╭─ Document text
ASTERISK-06932: Manager is not returning events properly

[Home]

Summary: ASTERISK-06932: Manager is not returning events properly

Reporter: Alex Richardson (alexrch) Labels:

Date Opened: 2006-05-09 05:29:59 Date Closed: 2006-09-06 12:59:36

Priority: Minor Regression? No

Status: Closed/Complete Components: Core/ManagerInterface

Versions: Frequency of
Occurrence

Related
Issues:

Environment: Attachments: ( 0) TestSocket.rar

Description: Sometimes (once per 4000 lines or so - depending on speed of network) manager improperly returns events. For example, one QueueMember will get overwritten by (or as part of) another, like this:

Event: QueueMember
Queue: 09
LocatiEvent: QueueMember
Queue: 09
Location: Agent/09003
Membership: static
Penalty: 1
CallsTaken: 0
LastCall: 0
Status: 5
Paused: 0

****** ADDITIONAL INFORMATION ******

This behaviour can easily be reproduced in branch 25988, or releases 1.2.x (including 1.2.7.1), by repeatedly sending QueueStatus commands.

However, I have not been able to reproduce this in trunk 25930. My guess is that there is something buggy in the locking mechanism of the current Asterisk releases - but that's just my guess. Therefore I am wondering whether is it safe to use trunk version in production system?

Comments: By: Serge Vecher (serge-v) 2006-05-09 08:37:34

alexrch: didn't you post about this in 7013? The fix to 1.2 didn't fix the issue?
By: Alex Richardson (alexrch) 2006-05-09 10:24:30

venchers - yes, I posted this in 7013 as well. As 7013 is dealing with QueueStatusComplete event only, I thought I would open a new issue, because I am having random troubles with all events. The fix of 7013 seems to work fine in trunk, but the problem persists in branch 1.2.

I assume that the locking mechanism in trunk (which works okay) is different from the locking mechanism in branch (where the bug persists), that's probably why I am having these problems in branch only. Could this be true?

If so, I wonder is it safe to use trunk in production, as I have no problems with trunk version?
By: Alex Richardson (alexrch) 2006-05-11 06:13:37

It may aswell be that ast_cti has some problems. I have tried to implement astman_append in the branch version of Asterisk, but I can't figure out how to do it properly - Asterisk crashes when I try to send Action: QueueStatus command. Any suggestions?
By: Alex Richardson (alexrch) 2006-05-11 09:22:49

Another observation: it seems that executing command Reload in CLI makes things even worse.
By: Alex Richardson (alexrch) 2006-05-17 10:35:16

I created a simple test application (see TestSocket.rar) which may help you guys to reproduce the problem. The test application connects to the * Manager (using the default 'manager' & 'insecure' login) and is executing 'Action: QueueStatus' command every couple of seconds. The result returned from the Manager is then saved in log file.

The test application is written in VB.NET - source code is included. To run the test application, and check the Asterisk's problematic behaviour, you should do this:

1. Define 10 queues with 60 agents in each
2. In the source code of the test application, set variable 'IPAdrs' to the IP address of the Manager, and 'LogFileName' to the filename where you want results returned from the Manager to be saved (example: 'c:\test\test.log').
╰─
╭─ Dataset content
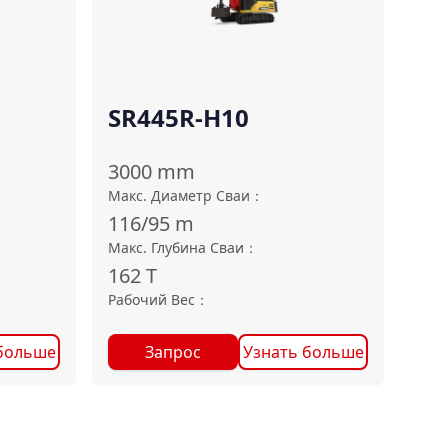
SR445R-H10
3000
mm
Макс. Диаметр Сваи
：
116/95
m
Макс. Глубина Сваи
：
162
T
Рабочий Вес
：
больше
Запрос
Узнать больше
╰─
Task set:
1. Copy the part of the Asterisk bug report starting at "If so, I wonder" and ending at "things even worse.", substituting "the server" for "Asterisk" wherever it occurs.
2. Reproduce every line of the Dataset excerpts listing exactly, omitting the picture markers.
The bug report and the listing have no connection to each other.

Problem solutions:
1.
If so, I wonder is it safe to use trunk in production, as I have no problems with trunk version?
By: Alex Richardson (alexrch) 2006-05-11 06:13:37

It may aswell be that ast_cti has some problems. I have tried to implement astman_append in the branch version of the server, but I can't figure out how to do it properly - the server crashes when I try to send Action: QueueStatus command. Any suggestions?
By: Alex Richardson (alexrch) 2006-05-11 09:22:49

Another observation: it seems that executing command Reload in CLI makes things even worse.

2.
SR445R-H10
3000
mm
Макс. Диаметр Сваи
：
116/95
m
Макс. Глубина Сваи
：
162
T
Рабочий Вес
：
больше
Запрос
Узнать больше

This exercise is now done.